### Exercise prompt
Please give back each line of the material unchanged, but without the images.

### Supplied material
= Beginning of Section =

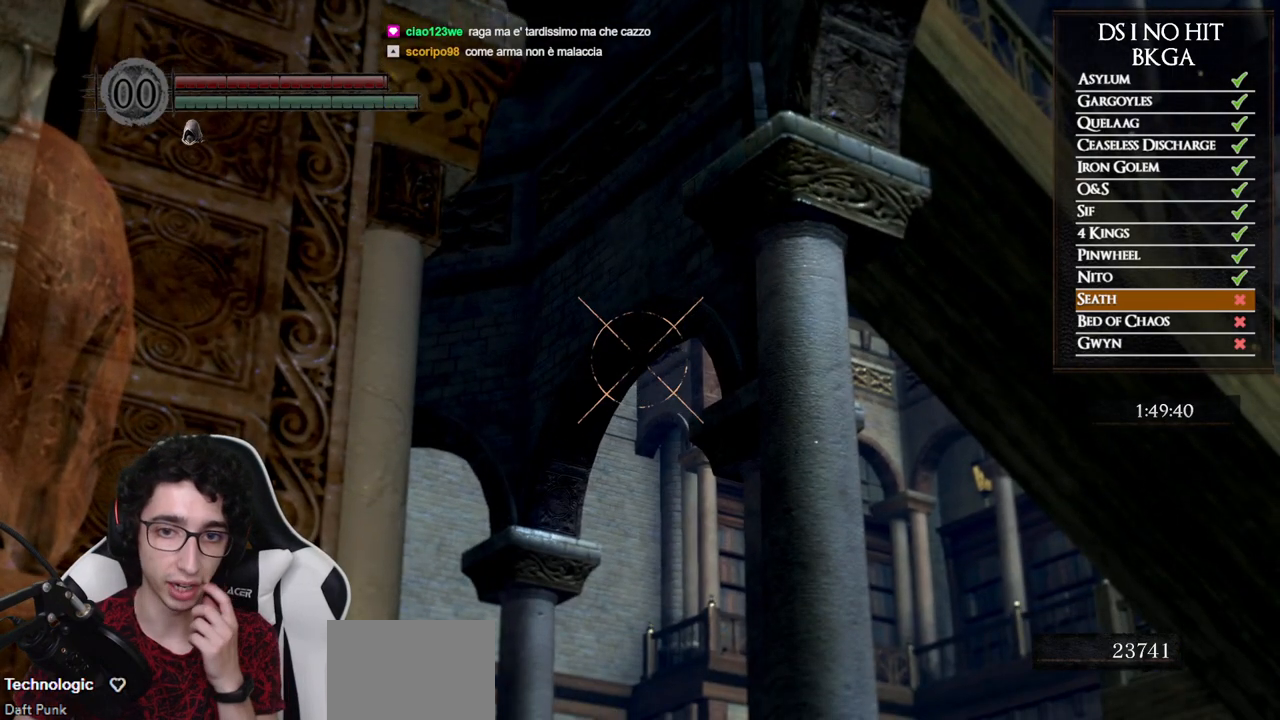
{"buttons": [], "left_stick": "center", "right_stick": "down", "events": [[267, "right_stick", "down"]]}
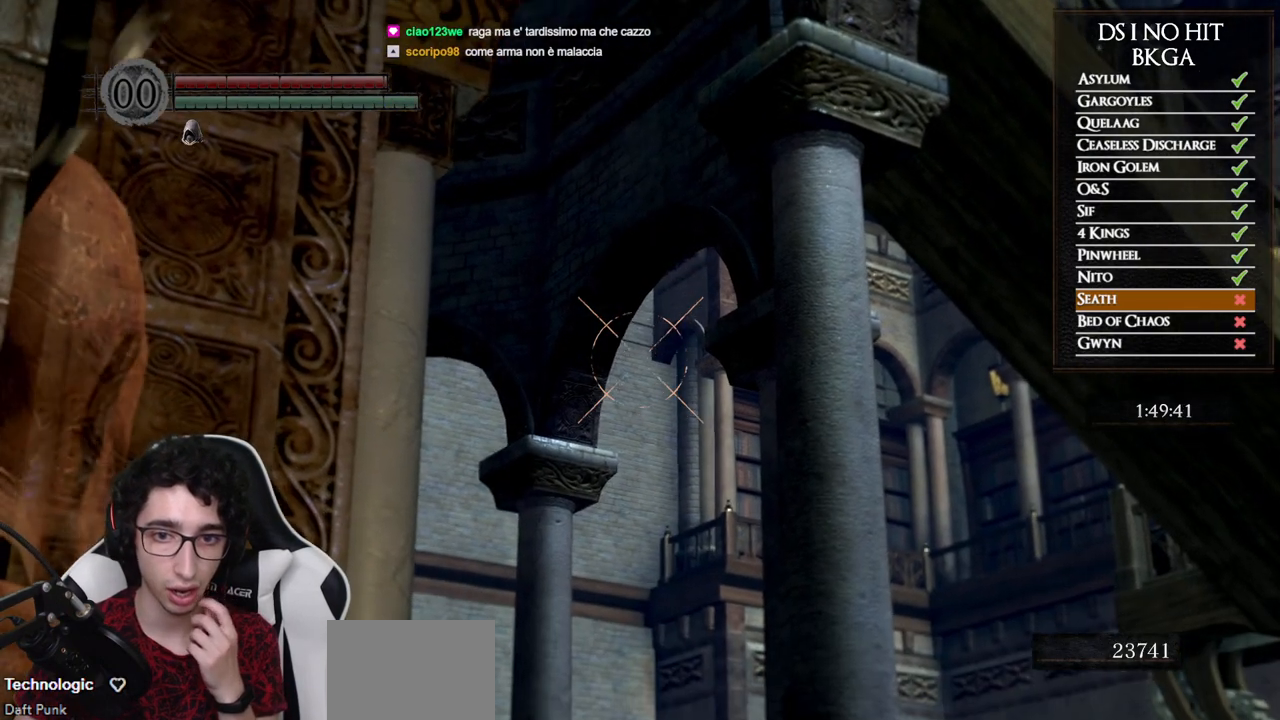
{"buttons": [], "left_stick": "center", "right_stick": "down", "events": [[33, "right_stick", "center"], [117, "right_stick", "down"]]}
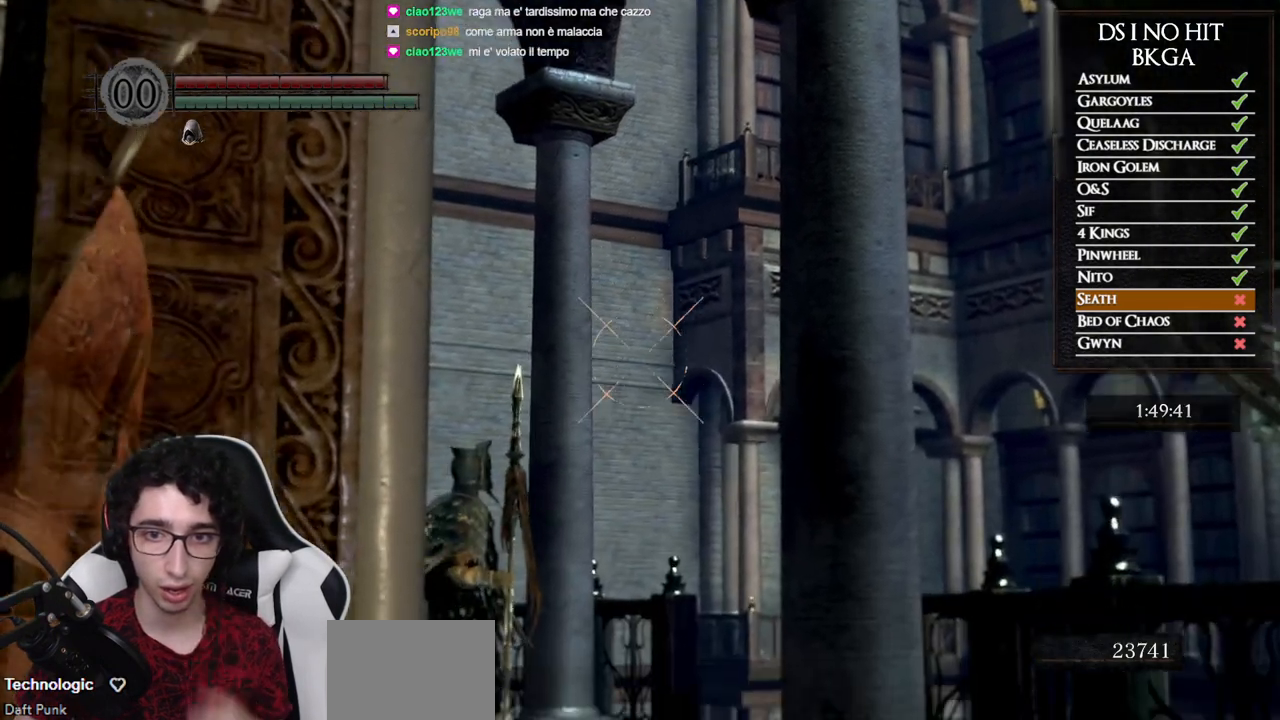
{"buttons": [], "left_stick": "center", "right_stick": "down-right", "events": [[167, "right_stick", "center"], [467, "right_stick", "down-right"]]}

= End of Section =

### Output
{"buttons": [], "left_stick": "center", "right_stick": "down", "events": [[267, "right_stick", "down"]]}
{"buttons": [], "left_stick": "center", "right_stick": "down", "events": [[33, "right_stick", "center"], [117, "right_stick", "down"]]}
{"buttons": [], "left_stick": "center", "right_stick": "down-right", "events": [[167, "right_stick", "center"], [467, "right_stick", "down-right"]]}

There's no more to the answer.